The Black Madonna returned briefly to the Diocese of Winona for their Ministry Days which is an event for the continuing education and growth of ministers for the Diocese of Winona.
The icon of Our Lady of Czestochowa stayed in the chapel at the University of Mary in Winona and the ministers of the Diocese of Winona had the opportunity to see and venerate the icon during their annual event.
On Thursday June 12, I flew back to Minneapolis-St. Paul after a brief visit to the headquarters of Human Life International (HLI) in Front Royal, Virginia. Before leaving Minnesota, Chris Morales and I wanted to pay tribute to our founder, Fr. Paul Marx, OSB who died on March 20, 2010. We drove to St. John’s Abbey in Collegeville, MN, where he is buried.
I had the privilege of meeting Fr. Marx twice: once, when he came to Seton Hall University in South Orange, New Jersey to give a pro-life talk in 1987; and again at Creighton University in Omaha, Nebraska in 1998 for the 30th Anniversary of Humanae Vitae, where he was being honored. Each time, I remember feeling that I was in the presence of a great man. I was struck by his intelligence, zeal and good humor.

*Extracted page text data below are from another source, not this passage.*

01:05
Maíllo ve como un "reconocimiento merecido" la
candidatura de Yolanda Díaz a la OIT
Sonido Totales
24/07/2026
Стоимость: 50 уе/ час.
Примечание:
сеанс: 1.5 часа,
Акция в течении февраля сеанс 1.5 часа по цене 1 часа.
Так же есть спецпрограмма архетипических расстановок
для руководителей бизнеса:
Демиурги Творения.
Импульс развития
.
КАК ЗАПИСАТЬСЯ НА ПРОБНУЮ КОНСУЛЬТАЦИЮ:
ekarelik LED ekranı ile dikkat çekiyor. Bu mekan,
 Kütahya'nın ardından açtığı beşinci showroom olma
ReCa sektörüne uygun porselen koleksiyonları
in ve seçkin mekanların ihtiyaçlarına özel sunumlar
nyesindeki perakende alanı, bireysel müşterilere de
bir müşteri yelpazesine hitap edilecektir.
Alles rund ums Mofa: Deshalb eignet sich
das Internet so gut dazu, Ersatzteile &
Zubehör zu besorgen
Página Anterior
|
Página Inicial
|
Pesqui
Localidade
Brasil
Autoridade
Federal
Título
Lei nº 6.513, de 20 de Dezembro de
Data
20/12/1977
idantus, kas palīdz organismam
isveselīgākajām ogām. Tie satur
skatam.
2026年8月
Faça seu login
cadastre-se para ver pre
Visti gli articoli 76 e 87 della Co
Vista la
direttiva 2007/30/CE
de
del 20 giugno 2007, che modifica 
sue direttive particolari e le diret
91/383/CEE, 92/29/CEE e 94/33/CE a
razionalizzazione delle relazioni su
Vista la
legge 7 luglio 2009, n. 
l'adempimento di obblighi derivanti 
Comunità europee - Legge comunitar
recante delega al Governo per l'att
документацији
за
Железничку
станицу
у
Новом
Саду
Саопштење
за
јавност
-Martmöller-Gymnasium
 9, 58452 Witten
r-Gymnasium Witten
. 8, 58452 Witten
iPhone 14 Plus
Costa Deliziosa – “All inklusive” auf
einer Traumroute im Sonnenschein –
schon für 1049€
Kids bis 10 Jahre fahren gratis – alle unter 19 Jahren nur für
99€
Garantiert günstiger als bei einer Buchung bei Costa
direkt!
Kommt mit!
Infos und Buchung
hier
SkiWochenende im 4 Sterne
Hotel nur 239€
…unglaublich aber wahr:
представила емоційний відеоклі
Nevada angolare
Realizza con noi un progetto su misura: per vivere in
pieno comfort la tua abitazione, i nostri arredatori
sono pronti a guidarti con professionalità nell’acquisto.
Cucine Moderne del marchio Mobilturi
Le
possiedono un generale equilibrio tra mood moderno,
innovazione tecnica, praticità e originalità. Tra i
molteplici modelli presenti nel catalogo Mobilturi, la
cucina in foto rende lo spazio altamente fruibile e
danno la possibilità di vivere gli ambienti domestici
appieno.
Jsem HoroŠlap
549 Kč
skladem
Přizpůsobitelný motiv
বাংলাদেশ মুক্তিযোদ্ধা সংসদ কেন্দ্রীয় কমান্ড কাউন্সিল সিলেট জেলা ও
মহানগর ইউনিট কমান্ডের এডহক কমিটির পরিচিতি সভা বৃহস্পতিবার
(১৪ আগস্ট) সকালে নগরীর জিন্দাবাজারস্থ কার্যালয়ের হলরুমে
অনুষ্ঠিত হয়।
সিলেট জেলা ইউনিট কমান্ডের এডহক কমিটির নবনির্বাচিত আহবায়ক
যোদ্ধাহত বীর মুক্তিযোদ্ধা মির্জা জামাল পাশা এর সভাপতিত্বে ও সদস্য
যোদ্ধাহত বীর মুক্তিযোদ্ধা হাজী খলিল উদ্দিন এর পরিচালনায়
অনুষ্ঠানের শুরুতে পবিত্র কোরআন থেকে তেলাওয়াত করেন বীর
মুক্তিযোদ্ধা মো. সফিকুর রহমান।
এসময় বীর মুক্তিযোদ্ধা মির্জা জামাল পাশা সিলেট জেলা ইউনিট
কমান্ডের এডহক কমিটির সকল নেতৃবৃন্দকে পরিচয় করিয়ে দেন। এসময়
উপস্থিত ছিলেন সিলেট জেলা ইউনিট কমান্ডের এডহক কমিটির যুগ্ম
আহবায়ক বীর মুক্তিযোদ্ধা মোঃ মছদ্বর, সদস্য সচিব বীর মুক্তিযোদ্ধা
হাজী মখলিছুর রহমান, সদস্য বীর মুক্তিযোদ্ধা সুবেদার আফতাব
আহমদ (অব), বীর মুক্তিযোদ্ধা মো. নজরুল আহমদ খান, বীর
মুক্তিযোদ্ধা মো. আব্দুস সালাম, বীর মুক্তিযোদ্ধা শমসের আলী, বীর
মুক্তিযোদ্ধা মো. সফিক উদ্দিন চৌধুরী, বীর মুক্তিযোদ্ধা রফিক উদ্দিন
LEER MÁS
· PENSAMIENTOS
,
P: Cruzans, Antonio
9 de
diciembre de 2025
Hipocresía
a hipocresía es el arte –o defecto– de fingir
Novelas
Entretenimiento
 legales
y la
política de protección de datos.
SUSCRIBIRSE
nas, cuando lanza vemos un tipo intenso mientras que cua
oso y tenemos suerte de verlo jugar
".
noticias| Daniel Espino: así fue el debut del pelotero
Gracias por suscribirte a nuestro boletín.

Fr. Paul Marx grew up in a large family on a farm in central Minnesota. He professed vows as a Benedictine monk on the Feast of St. Benedict, July 11, 1942. Following his ordination in 1947, he prepared couples for marriage and taught them natural family planning. Throughout his priesthood, he would always praise those parents who generously had large families, and encouraged all he counseled to be open to life, and responsible as parents.
Fr. Marx earned a Ph.D. in sociology in 1957 and founded the Sociology Department at St. John’s University in Collegeville, MN where he taught for nearly two decades.
He once dressed in a business suit to attend a secret meeting of high-ranking anti-life officials in California, who were planning the legalization of abortion in the United States in the early 1970s. He published the results of his investigations in his book The Death Peddlers: War on the Unborn (1971).
During the course of his life, he wrote 12 other books, including Confessions of a Pro-Life Missionary (1988); Fighting for Life (1989); The Flying Monk: Still Fighting for Life (1990); Apostle of Life (1991); The Warehouse Priest (1993); and an autobiography, Faithful for Life (1997).
The advance of the anti-life forces alarmed Fr. Marx. He could see that legal abortion would quickly follow widespread contraception. In 1971, he sought and received permission from the abbot of his monastery to dedicate himself full-time to the pro-life movement. He founded the Human Life Center in 1971, two years before the Roe v. Wade Supreme Court decision. He also founded the International Review of Natural Family Planning.
Like his namesake, St. Paul the Apostle, Fr. Marx spoke the truth “in season and out of season.” International Planned Parenthood Federation, the largest pro-abortion organization in the world called him “public enemy #1.” He even received death threats for his pro-life work, but when he met St. John Paul II in a papal audience in 1979, the Pope called Fr. Marx an “Apostle for Life” and told him: "You are doing the most important work on earth."
In an era of widespread dissent, Fr. Marx’s defense of Church teaching did not make him popular even among his fellow Benedictine brothers and some bishops. Under obedience, Fr. Marx was forced to dissolve the Human Life Center, but in 1981 he was permitted to move to the Washington, DC area and found Human Life International, which was incorporated on the Feast of the Holy Innocents December 28, 1981. HLI is the first international and largest pro-life organization to oppose contraception, sterilization, abortion and euthanasia. Fr. Marx was president of HLI until his retirement in 1999.
Fr. Marx tirelessly travelled the world spreading the Gospel of Life. He didn’t like travelling, except to spread the pro-life message. He once said:
Having traveled and worked in 91 countries, I find no country where contraception has not led to abortion, to increasing fornication among the young, to divorce, and to all those other evils we see today that make up the international sex mess.
Father Marx said that euthanasia is now following abortion just as surely as the latter followed contraception: “[I]if you can be killed before birth, why not after?” He urged pro-lifers to keep telling the truth even when we are dismissed and despised because we’re right.
Because of his outspokenness, Fr. Marx never got the full credit he deserved for his pro-life efforts, but among the rewards he received were the Cardinal John J. O'Connor Pro-Life Award from Legatus and Catholic of the Year by the Catholic Twin Circle in 2003. Human Life International honored our founder with the Cardinal Von Galen Award in 2007.
Human Life International is proud of Fr. Paul Marx, OSB, PhD, and we strive to continue his legacy in battling against the Culture of Death and seeking to build a Culture of Life. It was fitting that we should bring the pilgrim icon of the Black Madonna to the resting place of her loyal son and dedicated Apostle for Life -- to honor his memory, pray for his soul and ask for his prayers to bless the From Ocean to Ocean Pilgrimage in Defense of Life.